As she releases a new memoir, the feminist writer and activist reflects on a career spent battling hostile online attackers — and having a little fun with them, too.
By Kastalia Medrano
(Photo: Jenny Jimenez)
When the term “trolling” first came into vogue over a decade ago, it had a lighter, more impish connotation than it does today. Urban Dictionary defined it as “being a prick on the Internet because you can.” The iconic troll was an IMDb commenter, the kind who went on a Stanley Kubrick fan forum to champion another film director’s talents, according to the Irish Times. Trolling meant mischievous, good-natured provocation—something more along the lines of “messing with” than “tormenting.”
Now, of course, the term is associated with serious Internet harassment practices — including doxing and threats of rape and death. Lindy West, a Seattle-based feminist and author of a memoir released yesterday, Shrill: Notes From a Loud Woman, has been one of the loudest advocates against the ways that trolling has escalated online. In articles for the Guardian, Jezebel, and more, West has helped shape the working definition of modern trolling to mean recreational abuse against vulnerable people, especially women. West writes from personal experience: Trolling is, as West writes in Shrill, “a massive, multifarious online harassment campaign that has saturated my life for the past half decade.”
I don’t care about “feed the trolls” versus “don’t feed the trolls.” I care about me, and what makes me feel better.

- What to produce -
Print the part of the article on Lindy West and online trolling that starts with "As she releases" and goes on through "with them, too.", word for word.

- Stored records -
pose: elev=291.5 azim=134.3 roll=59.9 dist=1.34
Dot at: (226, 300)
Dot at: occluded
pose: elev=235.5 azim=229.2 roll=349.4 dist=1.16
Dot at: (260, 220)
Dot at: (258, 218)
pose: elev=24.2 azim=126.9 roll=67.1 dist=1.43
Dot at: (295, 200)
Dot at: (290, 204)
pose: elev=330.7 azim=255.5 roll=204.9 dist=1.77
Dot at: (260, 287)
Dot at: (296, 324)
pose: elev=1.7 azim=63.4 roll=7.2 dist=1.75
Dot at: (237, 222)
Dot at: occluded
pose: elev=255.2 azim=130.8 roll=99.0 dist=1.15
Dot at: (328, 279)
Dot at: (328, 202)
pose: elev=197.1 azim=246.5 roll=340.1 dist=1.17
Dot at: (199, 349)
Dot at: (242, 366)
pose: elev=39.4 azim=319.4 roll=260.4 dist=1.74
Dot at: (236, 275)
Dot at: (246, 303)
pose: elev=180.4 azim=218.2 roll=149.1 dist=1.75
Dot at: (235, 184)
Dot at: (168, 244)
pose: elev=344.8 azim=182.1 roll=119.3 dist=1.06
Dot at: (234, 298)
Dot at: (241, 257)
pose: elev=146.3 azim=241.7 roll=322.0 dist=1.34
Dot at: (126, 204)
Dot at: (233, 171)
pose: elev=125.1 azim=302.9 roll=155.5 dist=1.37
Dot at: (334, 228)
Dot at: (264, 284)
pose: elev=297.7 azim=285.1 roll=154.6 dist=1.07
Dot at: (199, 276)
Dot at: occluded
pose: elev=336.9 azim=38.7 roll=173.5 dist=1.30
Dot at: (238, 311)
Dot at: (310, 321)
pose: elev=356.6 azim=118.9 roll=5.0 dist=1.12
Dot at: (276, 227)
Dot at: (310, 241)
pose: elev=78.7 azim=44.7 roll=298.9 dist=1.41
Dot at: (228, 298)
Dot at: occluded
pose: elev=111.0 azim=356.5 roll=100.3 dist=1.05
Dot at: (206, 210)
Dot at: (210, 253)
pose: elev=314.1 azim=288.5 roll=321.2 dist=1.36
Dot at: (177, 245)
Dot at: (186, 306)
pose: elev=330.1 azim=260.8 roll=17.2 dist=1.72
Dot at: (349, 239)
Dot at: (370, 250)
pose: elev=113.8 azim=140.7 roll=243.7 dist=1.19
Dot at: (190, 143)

- The result -
As she releases a new memoir, the feminist writer and activist reflects on a career spent battling hostile online attackers — and having a little fun with them, too.